The team at Celotex then decided to also add in fire-resisting magnesium oxide boards within the wall to increase its chances of passing a retest. Mr Roper said this was done with the express knowledge of senior managers.
“Did that not strike you at the time as dishonest?” asked Richard Millett, counsel to the inquiry.
“I went along with a lot of actions at Celotex that looking back on reflection were completely unethical,” Mr Roper replied. “I was 22/23, first job. I thought this was standard practice albeit this did sit very uncomfortably with me.”
He said that he was “fully aware” that the test was being “overengineered to achieve a pass” and that he was “not in any doubt” that Mr Clarke of the BRE was aware of the plan to include the fire-resisting board.
With the thicker cladding panel and the addition of the boards, the test passed its second attempt in May 2014. Mr Roper then drafted a slide presentation for Celotex’s senior management to explain this testing process.
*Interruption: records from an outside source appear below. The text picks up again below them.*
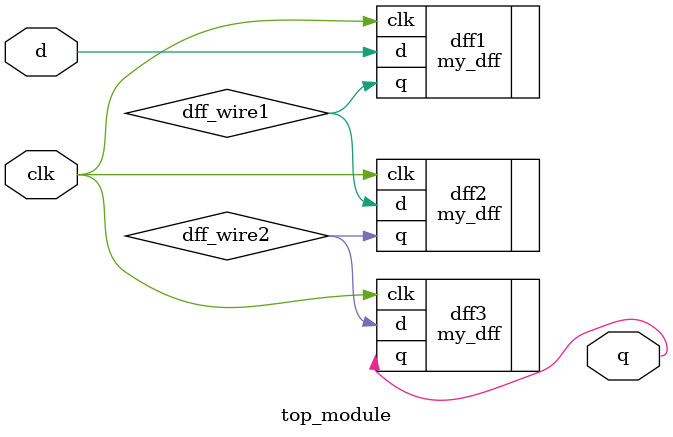
<source format=v>
module top_module ( input clk, input d, output q );
	wire dff_wire1,dff_wire2;
    my_dff dff1 (.clk(clk), .d(d), .q(dff_wire1));
    my_dff dff2 (.clk(clk), .d(dff_wire1), .q(dff_wire2));
    my_dff dff3 (.clk(clk), .d(dff_wire2), .q(q));

endmodule

</source>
But after the presentation was made, he was instructed to cut it to remove all reference to the failed test in February and the use of the additional fire-resisting boards.
“You knew at the time that this was downright misleading and intended to be misleading, and if marketed in this way it would be a fraud on the market,” said Mr Millett.
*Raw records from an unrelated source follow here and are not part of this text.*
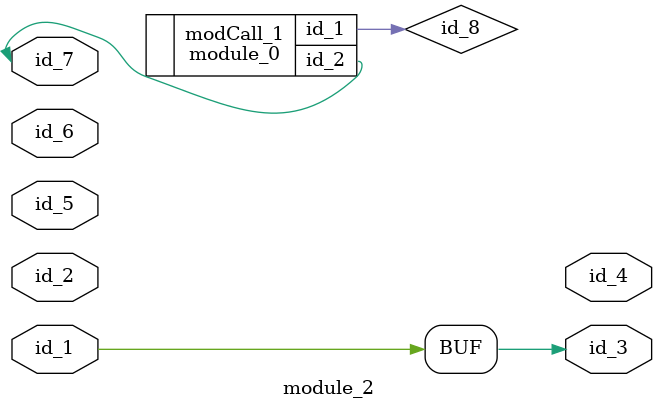
<source format=v>
module module_0 (
    id_1,
    id_2
);
  output wire id_2;
  output wire id_1;
  assign module_2.id_1 = 0;
endmodule
module module_1 (
    id_1
);
  inout wire id_1;
  wire id_2;
  module_0 modCall_1 (
      id_2,
      id_1
  );
  assign modCall_1.id_1 = 0;
  wire id_3, id_4;
  wire id_5;
  always id_4 = id_5;
  wire id_6;
  wire id_7;
  integer id_8;
endmodule
module module_2 (
    id_1,
    id_2,
    id_3,
    id_4,
    id_5,
    id_6,
    id_7
);
  inout wire id_7;
  input wire id_6;
  input wire id_5;
  output wire id_4;
  output wire id_3;
  inout wire id_2;
  inout wire id_1;
  wire id_8;
  always id_3 <= id_1;
  module_0 modCall_1 (
      id_8,
      id_7
  );
endmodule

</source>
Mr Roper agreed. He added: “I still lived with my parents and I recall going home that evening and mentioning it to them and I felt incredibly uncomfortable with what I was being asked to do.”
When the test report from the BRE was published, it contained no reference to the additional magnesium oxide boards. Mr Roper said this was because the BRE’s Mr Clarke decided they did not have a major impact on the test result and therefore omitted them.
Nonetheless, Mr Roper asked them to remove the only image from the report that showed the boards – a request that was not granted.
He then copied and pasted Kingspan’s description of its product – which stated that it was suitable for use on buildings above 18m – into a brief for Celotex’s marketing team to include it in the literature for RS5000. No reference was made to the additional fire-resisting board.
“These omissions and misdescriptions were not accidental, were they?” Mr Millett asked.
“No, they were deliberate,” Mr Roper replied.
“Do you accept that in approving these documents you were dishonest?” Mr Millett asked.
“Yes, I do,” Mr Roper replied. “I felt entirely uncomfortable but also useless… It was one of the contributory factors to me leaving my role because I felt so uncomfortable and I knew that there would be a level of questioning with the launch [of RS5000] that would essentially mean I would be required to lie for commercial gain again.”
Asked why he did not raise these issues with someone more senior at the company, he said: “This was a common practice. All of the management action board were present when… the decision was made.
“I have subsequently heard and seen that this isn’t the only manipulation of the test data this business has had: there are issues around the Class 0 fire performance, around the thermal performance of its entire range. It was within the culture of that business at that time. It’s something I maybe should have, or definitely should have, expressed more of a concern about.”
When Mr Roper presented the product to his own marketing team, he continued to remove the key details around testing.
“Was your idea that they would practice this deceit on Celotex’s customers, the better to sell this product?” asked Mr Millett.
Mr Roper accepted that this was the aim, but said it was not his idea.
In its opening statement last week, Celotex emphasised that the product was retested after the Grenfell Tower fire without the fire-resisting boards and passed. It said that all the staff involved in its testing and marketing have left the firm.
Mr Roper will continue giving evidence tomorrow.